Currently, the biggest planning applications in Kirkstall are:

namenumbervaluestatusKNF?
FAS2 flood defences18/07367£120 milliondecidedlimited role
FAS2 hybrid application19/00741not knowncurrentmajor role
Artisan housing scheme19/01666£54 millioncurrentmajor role

Leeds City Council maintains multiple websites. The main one is leeds.gov.uk. This has links to two secondary websites: publicaccess.leeds.gov.uk (which deals with planning applications) and democracy.leeds.gov.uk (which deals with committee decisions). You can click the links within this paragraph to go directly to these sites. These websites provide the public records of the Council’s decisions.

The FAS2 scheme is enormous and has already been split into two workstreams. The first is the flood defences proper, with extensive sheet piling and significant habitat destruction. The application number is 18/07367 and it was approved by councillors in May 2019. The plans and drawings will remain on the website indefinitely.

The second FAS2 workstream is the hybrid application 19/00741 for all the bridges, footpath improvements and habitat creation that are supposed to compensate for the environmental damage caused by the flood defences proper. This is a more attractive prospect, but very little of this work is currently funded. It may never be funded, so Kirkstall may have to accept all the noise and damage caused by the flood defences without any mitigation.

The Artisan planning application seeks a major private housing development on the site of the former Kwik Save supermarket on Kirkstall Lane.
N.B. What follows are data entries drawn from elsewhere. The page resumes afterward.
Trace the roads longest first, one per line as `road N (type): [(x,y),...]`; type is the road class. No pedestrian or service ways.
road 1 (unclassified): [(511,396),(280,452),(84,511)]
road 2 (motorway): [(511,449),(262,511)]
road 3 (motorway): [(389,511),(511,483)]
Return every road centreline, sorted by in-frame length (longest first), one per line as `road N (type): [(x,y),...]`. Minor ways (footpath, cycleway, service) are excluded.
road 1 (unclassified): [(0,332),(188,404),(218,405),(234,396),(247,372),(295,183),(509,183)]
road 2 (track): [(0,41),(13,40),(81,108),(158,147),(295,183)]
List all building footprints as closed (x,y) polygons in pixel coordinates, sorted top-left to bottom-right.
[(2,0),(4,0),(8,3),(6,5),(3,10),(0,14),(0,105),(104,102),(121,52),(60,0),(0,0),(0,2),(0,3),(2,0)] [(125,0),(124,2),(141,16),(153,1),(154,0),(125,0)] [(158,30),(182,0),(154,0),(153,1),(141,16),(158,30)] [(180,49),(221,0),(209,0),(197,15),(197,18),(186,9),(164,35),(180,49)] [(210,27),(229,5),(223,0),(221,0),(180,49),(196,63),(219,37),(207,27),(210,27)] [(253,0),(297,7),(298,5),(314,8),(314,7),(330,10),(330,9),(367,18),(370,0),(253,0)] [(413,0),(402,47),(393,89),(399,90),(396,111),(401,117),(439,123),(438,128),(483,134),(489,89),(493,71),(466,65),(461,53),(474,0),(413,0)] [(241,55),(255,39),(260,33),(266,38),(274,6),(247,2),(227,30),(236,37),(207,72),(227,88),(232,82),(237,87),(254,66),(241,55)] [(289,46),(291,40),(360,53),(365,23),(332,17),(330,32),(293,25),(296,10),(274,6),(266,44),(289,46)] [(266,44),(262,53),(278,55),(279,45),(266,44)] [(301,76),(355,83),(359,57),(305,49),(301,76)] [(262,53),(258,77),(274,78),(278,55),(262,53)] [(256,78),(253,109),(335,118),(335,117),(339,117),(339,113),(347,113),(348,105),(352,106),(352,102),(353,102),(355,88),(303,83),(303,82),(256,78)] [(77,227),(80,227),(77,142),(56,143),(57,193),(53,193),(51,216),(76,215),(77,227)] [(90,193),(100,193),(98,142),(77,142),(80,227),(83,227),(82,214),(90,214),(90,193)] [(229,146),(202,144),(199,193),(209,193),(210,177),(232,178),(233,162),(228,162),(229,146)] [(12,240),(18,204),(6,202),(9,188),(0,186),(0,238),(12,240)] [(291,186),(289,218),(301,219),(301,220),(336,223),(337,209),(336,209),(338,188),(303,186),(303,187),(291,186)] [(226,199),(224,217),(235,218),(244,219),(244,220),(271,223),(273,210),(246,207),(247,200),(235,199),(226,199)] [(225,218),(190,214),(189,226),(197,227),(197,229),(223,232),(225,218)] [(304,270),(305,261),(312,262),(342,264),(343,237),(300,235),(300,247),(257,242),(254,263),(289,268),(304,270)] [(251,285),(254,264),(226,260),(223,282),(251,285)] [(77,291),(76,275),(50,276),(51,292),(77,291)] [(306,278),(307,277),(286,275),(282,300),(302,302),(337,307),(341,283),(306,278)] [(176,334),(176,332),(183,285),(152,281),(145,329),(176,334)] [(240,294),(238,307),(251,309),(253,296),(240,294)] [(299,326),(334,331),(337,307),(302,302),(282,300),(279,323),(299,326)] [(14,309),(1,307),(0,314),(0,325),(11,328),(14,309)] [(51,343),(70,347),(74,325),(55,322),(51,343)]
The application number is 19/01666. Pre-application engagement was very positive, but since August 2019 it has been clear that the plan is in financial difficulties, with the developer unable to provide the public benefits of affordable housing and off-site green space specified in the Leeds Core Strategy.
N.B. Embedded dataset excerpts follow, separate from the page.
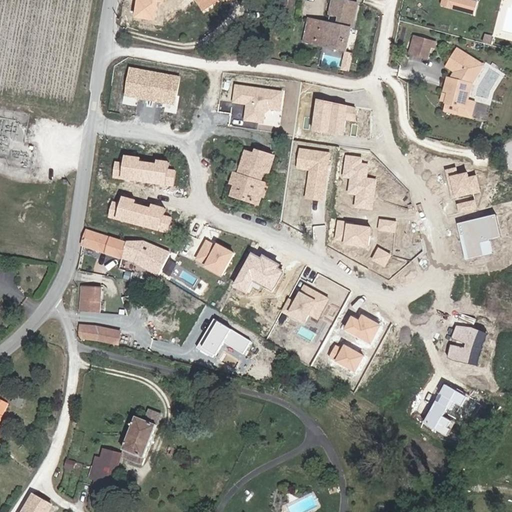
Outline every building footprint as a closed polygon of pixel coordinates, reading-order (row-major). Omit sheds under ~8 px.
[(191,0),(200,14),(204,11),(197,0),(191,0)] [(222,0),(197,0),(204,11),(222,0)] [(338,25),(310,19),(305,41),(344,50),(348,30),(353,30),(359,5),(336,0),(334,0),(332,16),(340,18),(338,25)] [(446,0),(446,3),(478,11),(481,0),(446,0)] [(409,60),(418,63),(422,51),(428,53),(430,48),(413,43),(409,60)] [(425,65),(428,53),(422,51),(418,63),(425,65)] [(464,106),(469,91),(480,72),(454,56),(445,71),(457,78),(451,88),(445,86),(442,98),(446,99),(443,109),(457,113),(454,122),(467,126),(472,109),(464,106)] [(247,121),(282,124),(285,89),(236,84),(234,103),(248,104),(247,121)] [(357,106),(323,98),(317,129),(351,136),(357,106)] [(312,159),(305,196),(323,199),(328,170),(318,168),(321,154),(302,150),(301,157),(312,159)] [(267,169),(271,159),(253,153),(251,158),(244,155),(239,168),(242,169),(239,176),(239,179),(231,176),(227,186),(233,187),(232,191),(229,200),(249,207),(255,186),(256,185),(259,174),(265,176),(267,169)] [(261,186),(256,185),(255,186),(249,207),(254,208),(262,187),(261,186)] [(121,260),(126,240),(89,228),(82,244),(121,260)] [(142,241),(126,240),(121,260),(133,265),(134,263),(159,276),(171,253),(142,241)] [(309,284),(293,315),(309,324),(314,316),(322,320),(334,298),(309,284)] [(84,286),(83,297),(102,298),(103,287),(84,286)] [(299,300),(291,296),(285,307),(293,311),(299,300)] [(101,313),(102,298),(83,297),(82,312),(101,313)] [(81,325),(80,338),(98,341),(120,345),(123,331),(98,326),(81,325)] [(127,453),(123,462),(140,467),(156,420),(144,415),(142,421),(133,417),(121,451),(127,453)] [(99,451),(86,503),(105,508),(117,456),(99,451)] [(62,460),(59,469),(68,471),(71,462),(62,460)] [(49,511),(53,505),(31,493),(21,511),(49,511)]
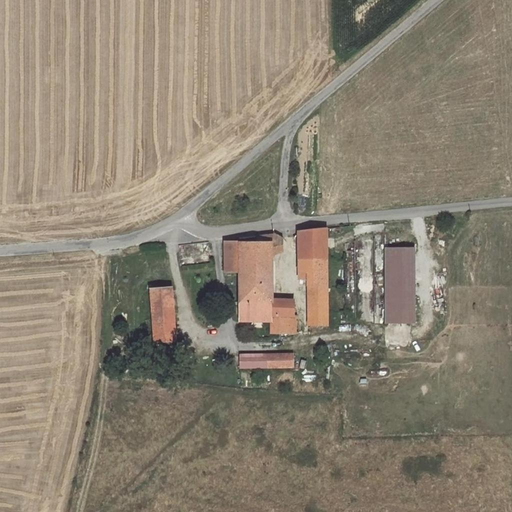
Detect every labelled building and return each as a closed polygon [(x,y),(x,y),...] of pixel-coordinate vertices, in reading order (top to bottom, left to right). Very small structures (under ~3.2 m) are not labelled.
[(309,329),(328,330),(326,230),(296,233),(297,281),(307,282),(309,329)] [(237,244),(238,272),(272,272),(272,255),(282,251),(281,242),(270,238),(270,236),(251,238),(251,244),(237,244)] [(238,272),(237,244),(222,245),(222,275),(238,274),(238,272)] [(415,248),(386,249),(386,323),(416,323),(415,248)] [(272,317),(272,304),(272,272),(238,272),(238,274),(239,318),(269,317),(272,317)] [(170,289),(145,292),(150,343),(175,342),(170,289)] [(291,304),(272,304),(272,317),(269,317),(270,335),(296,334),(296,317),(292,317),(291,304)] [(241,370),(293,370),(293,355),(241,356),(241,370)]
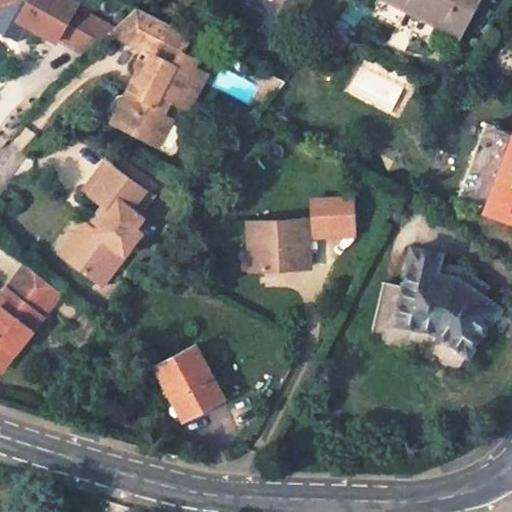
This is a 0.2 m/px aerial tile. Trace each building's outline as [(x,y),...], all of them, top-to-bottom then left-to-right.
[(0,0),(0,8),(5,12),(10,3),(27,12),(26,13),(36,18),(32,28),(61,42),(64,39),(91,52),(119,27),(80,7),(82,3),(76,0),(0,0)] [(477,0),(378,0),(375,7),(452,48),(477,0)] [(23,20),(21,23),(32,28),(36,18),(26,13),(27,12),(10,3),(5,12),(23,20)] [(156,43),(138,76),(144,80),(139,90),(130,84),(125,93),(119,95),(114,105),(115,111),(111,120),(155,144),(169,120),(161,116),(170,101),(186,110),(204,77),(189,69),(192,62),(179,55),(191,33),(142,6),(119,27),(113,32),(143,49),(152,40),(156,43)] [(510,154),(511,147),(511,128),(484,118),(457,193),(491,206),(510,154)] [(511,154),(511,176),(500,209),(511,213),(511,147),(510,154),(511,154)] [(511,154),(510,154),(491,206),(500,209),(511,176),(511,154)] [(110,214),(94,236),(90,234),(67,265),(70,267),(100,289),(138,235),(134,231),(141,221),(134,216),(150,195),(106,164),(83,195),(110,214)] [(351,199),(313,200),(315,232),(351,230),(352,230),(351,199)] [(256,245),(256,271),(310,270),(307,222),(247,224),(248,245),(256,245)] [(82,228),(59,259),(67,265),(90,234),(82,228)] [(351,230),(315,232),(315,240),(352,239),(352,230),(351,230)] [(467,354),(499,306),(480,294),(486,284),(462,268),(438,264),(440,254),(410,248),(400,293),(380,289),(368,341),(387,347),(391,328),(432,333),(467,354)] [(53,292),(23,269),(0,301),(0,375),(2,377),(43,322),(36,316),(53,292)] [(60,298),(53,292),(36,316),(43,322),(60,298)] [(178,423),(219,402),(193,347),(152,367),(178,423)]
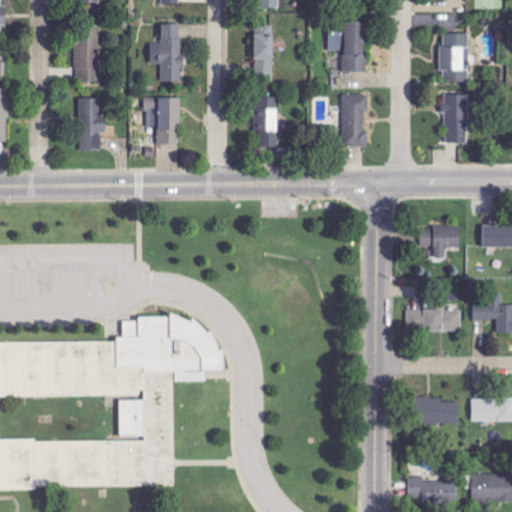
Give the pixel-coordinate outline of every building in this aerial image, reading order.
[(0,0),(0,34),(1,26),(7,27),(8,6),(3,6),(3,0),(0,0)] [(258,0),(259,8),(281,7),(280,0),(258,0)] [(504,0),(488,0),(476,0),(477,9),(504,10),(504,0)] [(344,71),(367,71),(368,21),(347,21),(347,31),(331,31),(330,51),(345,51),(344,71)] [(162,81),(182,81),(183,24),(163,24),(162,43),(152,43),(152,64),(162,64),(162,81)] [(256,78),(274,79),(275,25),(257,25),(256,78)] [(100,81),(100,27),(77,27),(75,81),(100,81)] [(471,34),(443,33),(443,72),(445,72),(444,82),(470,82),(471,34)] [(10,88),(0,87),(0,141),(10,142),(10,88)] [(344,147),(368,146),(368,95),(344,95),(344,147)] [(470,143),(469,95),(445,95),(445,143),(470,143)] [(257,133),(261,133),(261,147),(279,147),(278,97),(256,97),(257,133)] [(182,98),(147,98),(147,126),(159,127),(159,144),(182,144),(182,98)] [(102,99),(81,99),(80,150),(102,150),(102,133),(107,133),(108,115),(102,115),(102,99)] [(511,225),(484,225),(484,247),(511,247),(511,225)] [(422,227),(422,247),(437,246),(437,258),(448,258),(448,248),(462,247),(462,226),(422,227)] [(486,246),(468,246),(469,267),(486,267),(486,246)] [(475,320),(499,320),(499,334),(511,334),(511,329),(511,328),(511,305),(503,306),(503,295),(488,295),(488,302),(475,302),(475,320)] [(463,309),(409,310),(409,332),(463,331),(463,309)] [(0,507),(183,505),(183,353),(0,353),(0,507)] [(461,427),(461,403),(444,402),(445,398),(420,398),(419,426),(461,427)] [(511,398),(473,400),(474,422),(511,421),(511,398)] [(473,503),(511,501),(511,473),(473,475),(473,503)] [(458,481),(423,482),(423,477),(410,477),(410,499),(424,499),(424,503),(458,503),(458,481)]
In August 2019 Artisan submitted an Econmic Viability Assessment (EVA) to the Council who referred it to the District Valuer for critical examination. The District Valuer accepts that the Kirkstall Lane site is steeply sloping and difficult to develop, though not as difficult as Artisan claimed in their EVA. At this point one might expect some robust negotiations between Artisan, KNF and the Council, looking for savings that might allow compliance with Leeds Core Strategy. Unfortunately the District Valuer seems reluctant to share his work: an unforeseen snag which has not yet been resolved.

The Public Access server has details of the all the plans and reports that make up each planning application, and the Council’s response. When using this software, scroll down to the bottom of the first page, type or paste the planning application number into the search box, and then click the blue Search button to locate the data. Click on ‘documents‘ to see all the plans and reports. You can view individual documents by clicking the little icons in the right hand column, or you can tick the left hand checkboxes to download multiple documents in batches up to 25 at a time.
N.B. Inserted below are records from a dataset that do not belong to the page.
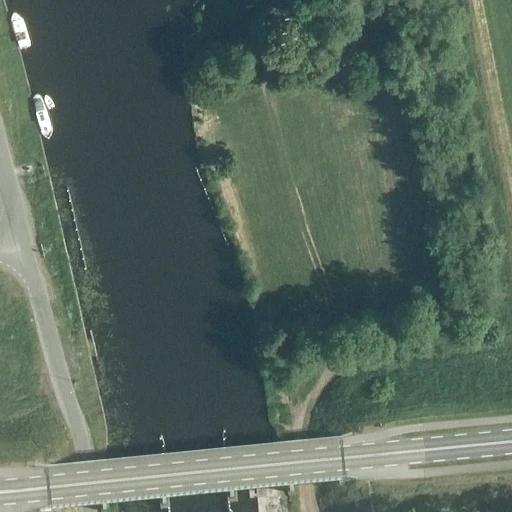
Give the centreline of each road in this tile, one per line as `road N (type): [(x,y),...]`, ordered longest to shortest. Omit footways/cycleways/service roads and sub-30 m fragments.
road 1 (primary): [(0,493),(511,442)]
road 2 (tertiary): [(88,511),(80,441),(24,249)]
road 3 (track): [(333,364),(511,344)]
road 4 (track): [(309,511),(297,418),(308,388),(333,364)]
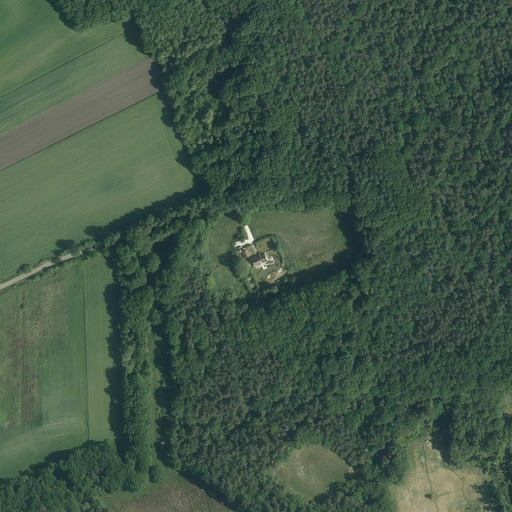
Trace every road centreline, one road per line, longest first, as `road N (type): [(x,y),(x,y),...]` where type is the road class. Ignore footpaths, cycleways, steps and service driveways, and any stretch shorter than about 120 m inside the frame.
road 1 (track): [(300,0),(435,170),(444,190),(436,204)]
road 2 (unclassified): [(0,287),(217,198)]
road 3 (track): [(436,204),(368,216),(329,197),(217,198)]
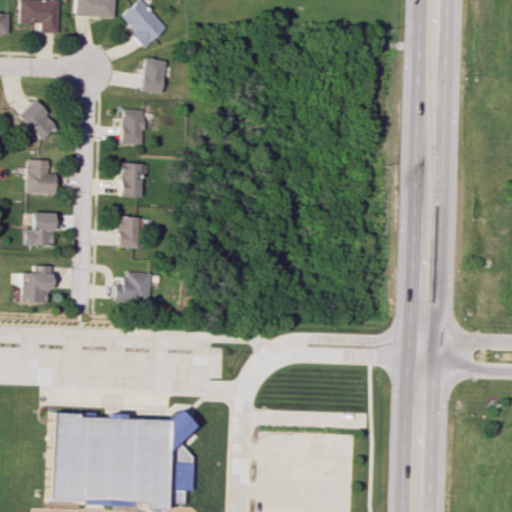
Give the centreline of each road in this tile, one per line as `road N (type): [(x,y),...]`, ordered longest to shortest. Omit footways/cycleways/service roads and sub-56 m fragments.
road 1 (primary): [(425,511),(443,0)]
road 2 (primary): [(415,0),(400,511)]
road 3 (residential): [(85,71),(76,312)]
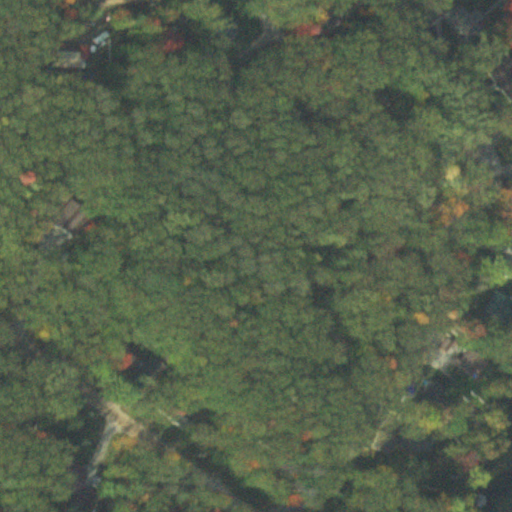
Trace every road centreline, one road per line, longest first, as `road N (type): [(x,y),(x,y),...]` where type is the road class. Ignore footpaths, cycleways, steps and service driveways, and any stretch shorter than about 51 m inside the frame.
road 1 (track): [(290,511),(403,365),(457,214),(479,102),(382,0)]
road 2 (track): [(257,511),(0,309)]
road 3 (track): [(442,265),(396,150),(248,27)]
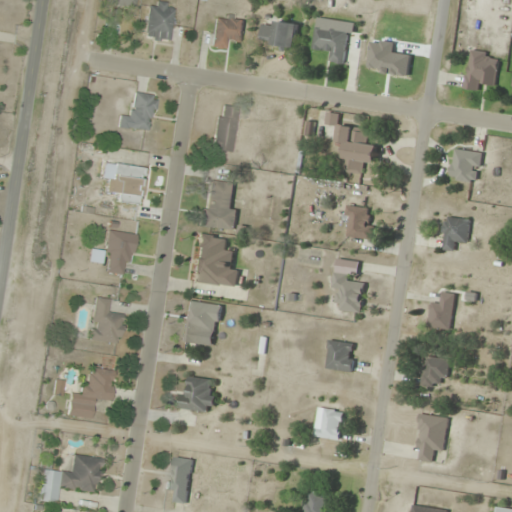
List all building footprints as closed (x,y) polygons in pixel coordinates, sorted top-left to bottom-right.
[(174,4),(147,2),(144,38),(171,41),(174,4)] [(244,20),(216,16),(212,46),(229,49),(230,40),(241,41),(244,20)] [(262,25),(259,42),(294,49),(300,24),(276,19),(274,27),(262,25)] [(331,52),(329,62),(344,64),(350,32),(316,26),(312,48),(331,52)] [(464,89),(481,91),(482,83),(496,85),(501,56),(470,51),(464,89)] [(156,95),(134,92),(131,117),(120,116),(118,127),(151,131),(156,95)] [(231,152),(238,108),(220,105),(213,150),(231,152)] [(370,130),(339,125),(340,115),(327,113),(326,125),(339,126),(337,143),(345,144),(342,172),(363,174),(364,162),(376,164),(378,146),(368,144),(370,130)] [(450,179),(479,183),(483,153),(455,149),(450,179)] [(118,201),(140,205),(146,168),(115,163),(110,193),(120,194),(118,201)] [(202,226),(235,232),(238,210),(230,208),(234,184),(210,180),(202,226)] [(367,219),(368,208),(348,206),(345,237),(373,239),(375,219),(367,219)] [(456,251),(456,243),(470,243),(470,219),(445,218),(445,251),(456,251)] [(103,272),(122,275),(124,262),(132,263),(136,234),(109,230),(103,272)] [(237,288),(240,268),(232,268),(234,249),(226,248),(228,237),(198,234),(192,283),(237,288)] [(340,311),(362,312),(364,284),(353,284),(353,275),(335,273),(333,292),(341,292),(340,311)] [(441,303),(433,302),(429,327),(451,331),(456,294),(443,292),(441,303)] [(123,311),(110,310),(111,299),(94,298),(90,340),(120,343),(123,311)] [(217,347),(223,305),(188,300),(182,342),(217,347)] [(353,372),(356,343),(329,341),(326,369),(353,372)] [(421,385),(440,387),(441,378),(448,379),(451,360),(425,356),(421,385)] [(115,370),(86,366),(83,395),(70,394),(67,415),(91,419),(94,399),(111,401),(115,370)] [(179,408),(212,413),(216,381),(192,377),(188,399),(180,398),(179,408)] [(318,418),(315,437),(339,441),(344,412),(324,409),(323,418),(318,418)] [(444,453),(450,418),(421,414),(416,448),(423,449),(421,461),(433,463),(435,451),(444,453)] [(39,501),(57,504),(59,487),(96,492),(101,458),(74,454),(71,473),(43,469),(39,501)] [(168,491),(176,492),(174,502),(187,504),(194,460),(173,457),(168,491)] [(328,511),(331,493),(304,490),(301,511),(328,511)]
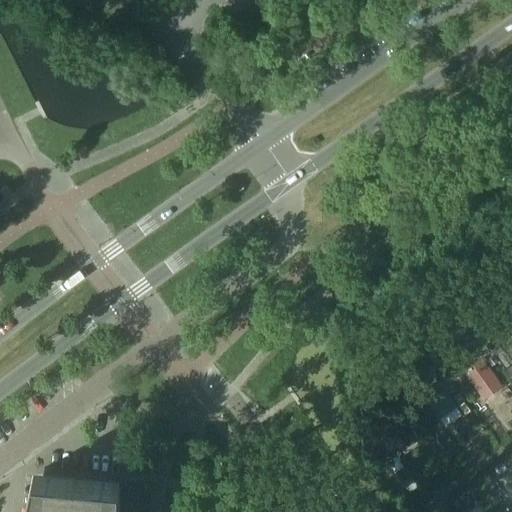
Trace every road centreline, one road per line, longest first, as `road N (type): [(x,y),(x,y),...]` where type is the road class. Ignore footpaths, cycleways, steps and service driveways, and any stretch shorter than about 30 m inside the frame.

The documents list for the Artisan application includes two copies of the District Valuer’s report with slightly different names. One called ‘ADD . VIABILITY REPORT BY THE DISTRICT VALUER’ was published on 20 Nov 2019, and the second ‘DVS REVIEW OF VIABILITY REPORT’ was published on 20 Dec 2019. They appear to be identical. They have both been redacted and most of the numbers have been blacked out. It is also possible to view the ‘CITY PLANS PANEL COMMITTEE REPORT 21/11/19’ which is an excellent summary of the Artisan proposals, but it doesn’t include the District Valuer’s report.

The Democracy server has details of the City Centre Plans Panel meeting on 21 November 2019. Full navigation instructions are included below, but to save time just click this link: Development at Kirkstall Hill, Leeds 5 – Viability Report which will take you straight there. This time the whole of the District Valuer’s report is provided, completely intact. All the numbers can be read. Check the header to confirm that it forms part of the Council’s Public Document Pack.

It seems that the Council’s left hand doesn’t know what the right hand is doing. Public Access is serving the redacted report, but Democracy provides the Full Monty. Democracy has the correct approach. Government planning guidance requires these documents to be published, and Leeds committee clerks have done exactly what the law requires. These documents have been freely available to the public for over nine weeks, but there are no signs yet of the sky falling in. Please hang on your downloaded copies, just in case somebody wants to put this genie back in the bottle.